In general, any material help extended to the poor, needy and to those who ask and are deserving is called Sadaqah. Sadaqat al-Fitr, which is also called Zakat al-Fitr, is the obligatory material help extended to the poor of the society before the 'Eid prayers, preferably to be given early enough for the poor to prepare for the celebration. In North America, the estimated amount is $5 to $8 to be given on behalf of each member of the donor's family, including infants.
The end of the fasting month is celebrated on the first of Shawwal, the 10th month, which follows Ramadan. Traditionally, on the 29th of Ramadan after sunset, people go out in the open looking for a new crescent in the western horizon where the sun sets. If the crescent is sighted, the end of Ramadan and 'Eid are declared. If the crescent is not sighted, Ramadan is extended by one day.
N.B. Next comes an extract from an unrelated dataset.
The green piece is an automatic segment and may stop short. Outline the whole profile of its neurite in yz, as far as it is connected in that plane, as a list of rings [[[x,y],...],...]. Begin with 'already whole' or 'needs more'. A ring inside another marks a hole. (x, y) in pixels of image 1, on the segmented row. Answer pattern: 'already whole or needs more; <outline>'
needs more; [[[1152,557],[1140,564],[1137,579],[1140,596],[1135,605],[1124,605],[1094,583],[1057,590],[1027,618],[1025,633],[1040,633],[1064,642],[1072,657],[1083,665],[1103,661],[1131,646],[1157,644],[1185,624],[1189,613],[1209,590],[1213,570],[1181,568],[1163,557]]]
On the day of 'Eid, people take a bath or shower in the early morning, eat breakfast, wear their best clothes, apply perfume and proceed to the place of 'Eid congregation while pronouncing takbeerat, saying, "Allah is the Greatest, there is no deity but Allah and all praise belongs to Allah." Muslims pronounce takbeerat in their homes, in the street and at the place of congregation while waiting for the leader, the Imam. It was the practice of the Prophet Muhammad(S) to hold 'Eid prayer congregations in open grounds. Following the practice of the Prophet(S) Muslims are advised to hold 'Eid prayers in open grounds. In the Muslim countries with warm climate there are designated 'Eid prayer grounds. However, in North America Muslims rent halls at convention centers or major hotels.
The Imam rises at the appointed time, leads the prayers and delivers a khutbah (sermon). At the end of the sermon, people supplicate, greet, embrace and congratulate each other for the successful completion of Ramadan and ask Allah for the acceptance of their efforts in His obedience.
During the day, people visit each other and children may receive gifts. In some countries, people go for picnics and other gatherings. In addition, special 'Eid celebrations may be arranged at work or in social settings. Essentially, 'Eid is a day of thanks to Allah, and also a gathering of family and friends.
'Umrah or Minor Hajj in Ramadan
There is a report from Prophet Muhammad(S) saying that performing 'Umrah in the month of Ramadan is equal to performing a major or complete Hajj. Hajj is a pilgrimage to Makkah. Hajj is the enactment of some of the trials and tribulations of Prophet Abraham(A), his wife Hajirah (Hagar) and his oldest son, Isma'il(A) (Ishmael). Hajj includes the sacrifice of Ishmael, represented by the sacrifice of an animal, such as a ram, goat, sheep, cow or a camel. Complete Hajj lasts for five days but 'Umrah is completed in a couple of hours. 'Umrah is only a small part of the Hajj. An animal sacrifice may be offered at the completion of 'Umrah. 'Umrah may be performed anytime during the year but it has special significance in Ramadan. Hajj is performed only during the 8th and 13th days of Dhul Hijjah, the twelfth month of the Islamic calendar.